··· 分析対象の文章 ···

保育士や支援員にとって、記録は子ども理解のための大切な作業です。でも実際には、時間に追われて「とにかく書き終わらせる」ことが目的になってしまいがち。

この記事では、AIを使って記録の「下書き」を効率化する具体的な方法と、守秘義務・個人情報の観点からの注意点を、公認心理師の視点で解説します。

この記事でわかること
  • AIで記録の下書きを作る具体的な手順(3ステップ)
  • 個人情報・守秘義務を守りながらAIを使うルール
  • AIに任せてはいけない部分とその理由
目次

なぜ記録に時間がかかるのか

記録が大変な理由は、単に「量が多いから」だけではありません。以下のような複合的な要因が重なっています。

  • 言語化の難しさ:子どもの行動や感情を「専門的な言葉」で書こうとするほど手が止まる
  • 時間帯の問題:子どもが帰った後の疲れた状態で書かなければならない
  • 完璧主義の罠:「うまく書けない」という感覚が記録を後回しにさせる

AIを活用することで、この「言語化の難しさ」と「完璧主義の罠」をまとめて解決できます。

··· 提示データ ···

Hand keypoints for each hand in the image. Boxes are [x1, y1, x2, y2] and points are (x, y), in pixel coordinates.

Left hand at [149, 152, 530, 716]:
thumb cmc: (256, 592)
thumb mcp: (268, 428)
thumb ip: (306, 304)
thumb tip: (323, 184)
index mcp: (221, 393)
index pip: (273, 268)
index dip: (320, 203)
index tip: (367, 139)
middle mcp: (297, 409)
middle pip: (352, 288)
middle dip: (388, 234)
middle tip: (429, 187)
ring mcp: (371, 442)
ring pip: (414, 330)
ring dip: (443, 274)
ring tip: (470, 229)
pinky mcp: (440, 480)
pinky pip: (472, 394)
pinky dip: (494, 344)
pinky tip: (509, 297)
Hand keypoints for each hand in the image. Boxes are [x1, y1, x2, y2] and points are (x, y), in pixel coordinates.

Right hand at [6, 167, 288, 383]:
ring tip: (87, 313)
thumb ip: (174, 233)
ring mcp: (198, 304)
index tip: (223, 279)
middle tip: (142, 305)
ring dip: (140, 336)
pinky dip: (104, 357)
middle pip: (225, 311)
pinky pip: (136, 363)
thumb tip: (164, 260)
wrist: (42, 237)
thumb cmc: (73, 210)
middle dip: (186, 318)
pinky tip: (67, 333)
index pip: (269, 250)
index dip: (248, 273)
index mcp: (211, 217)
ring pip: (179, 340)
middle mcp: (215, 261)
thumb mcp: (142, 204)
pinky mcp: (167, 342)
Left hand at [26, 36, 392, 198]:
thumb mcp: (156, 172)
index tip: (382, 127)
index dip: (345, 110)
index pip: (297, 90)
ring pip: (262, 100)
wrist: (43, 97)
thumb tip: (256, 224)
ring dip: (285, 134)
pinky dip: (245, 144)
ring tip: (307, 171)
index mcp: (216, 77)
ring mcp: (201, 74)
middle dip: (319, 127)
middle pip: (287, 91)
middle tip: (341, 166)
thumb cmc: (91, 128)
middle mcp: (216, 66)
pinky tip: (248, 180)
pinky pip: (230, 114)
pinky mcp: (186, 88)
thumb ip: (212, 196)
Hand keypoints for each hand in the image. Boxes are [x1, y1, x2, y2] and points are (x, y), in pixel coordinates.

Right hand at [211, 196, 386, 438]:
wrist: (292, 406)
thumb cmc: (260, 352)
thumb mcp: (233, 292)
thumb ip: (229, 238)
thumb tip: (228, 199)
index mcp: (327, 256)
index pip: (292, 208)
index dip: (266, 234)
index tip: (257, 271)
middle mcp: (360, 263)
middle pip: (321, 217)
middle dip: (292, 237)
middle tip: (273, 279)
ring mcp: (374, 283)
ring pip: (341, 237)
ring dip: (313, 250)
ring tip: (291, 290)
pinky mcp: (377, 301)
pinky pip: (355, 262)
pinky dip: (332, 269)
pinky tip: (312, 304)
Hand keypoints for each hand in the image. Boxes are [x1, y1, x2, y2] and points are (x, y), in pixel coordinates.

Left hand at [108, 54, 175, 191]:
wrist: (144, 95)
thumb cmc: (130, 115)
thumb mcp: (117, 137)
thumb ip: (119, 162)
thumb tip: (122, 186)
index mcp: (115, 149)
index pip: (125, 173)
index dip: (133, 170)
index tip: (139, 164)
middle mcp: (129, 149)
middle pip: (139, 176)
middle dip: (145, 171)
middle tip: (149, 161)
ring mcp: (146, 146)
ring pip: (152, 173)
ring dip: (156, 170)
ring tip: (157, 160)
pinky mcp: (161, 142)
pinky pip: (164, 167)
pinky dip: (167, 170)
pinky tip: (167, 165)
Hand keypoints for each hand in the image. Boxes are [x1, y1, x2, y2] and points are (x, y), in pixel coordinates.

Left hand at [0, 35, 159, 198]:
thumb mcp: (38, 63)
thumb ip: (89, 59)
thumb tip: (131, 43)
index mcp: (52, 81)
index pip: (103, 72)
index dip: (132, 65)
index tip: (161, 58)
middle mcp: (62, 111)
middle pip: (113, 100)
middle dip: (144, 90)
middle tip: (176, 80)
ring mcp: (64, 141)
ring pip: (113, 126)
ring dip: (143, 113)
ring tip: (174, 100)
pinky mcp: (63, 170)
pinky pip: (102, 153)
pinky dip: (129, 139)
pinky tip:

···

▸ 問題 A
本文について、次の問いに答えなさい。
(i) この記事は、どのような立場の視点で解説しているか。
(ii) 「時間帯の問題」とは、どのような状態で記録を書かなければならないことか。
(iii) AIを活用することでまとめて解決できるとされている二つの要因は何か。
▸ 問題 B
本文の「保育士や支援員にとって」で始まる段落を、主な内容を残して一文に短くまとめなさい。
▸ 問題 C
本文で、記録に時間がかかる要因として挙げられているものをすべて書き出しなさい。

▸ 解答欄 A
(i) 公認心理師の視点
(ii) 子どもが帰った後の疲れた状態
(iii) 「言語化の難しさ」と「完璧主義の罠」

▸ 解答欄 B
保育士や支援員にとって記録は子ども理解に大切な作業だが、実際には時間に追われ、書き終えること自体が目的になりがちである。

▸ 解答欄 C
・言語化の難しさ
・時間帯の問題
・完璧主義の罠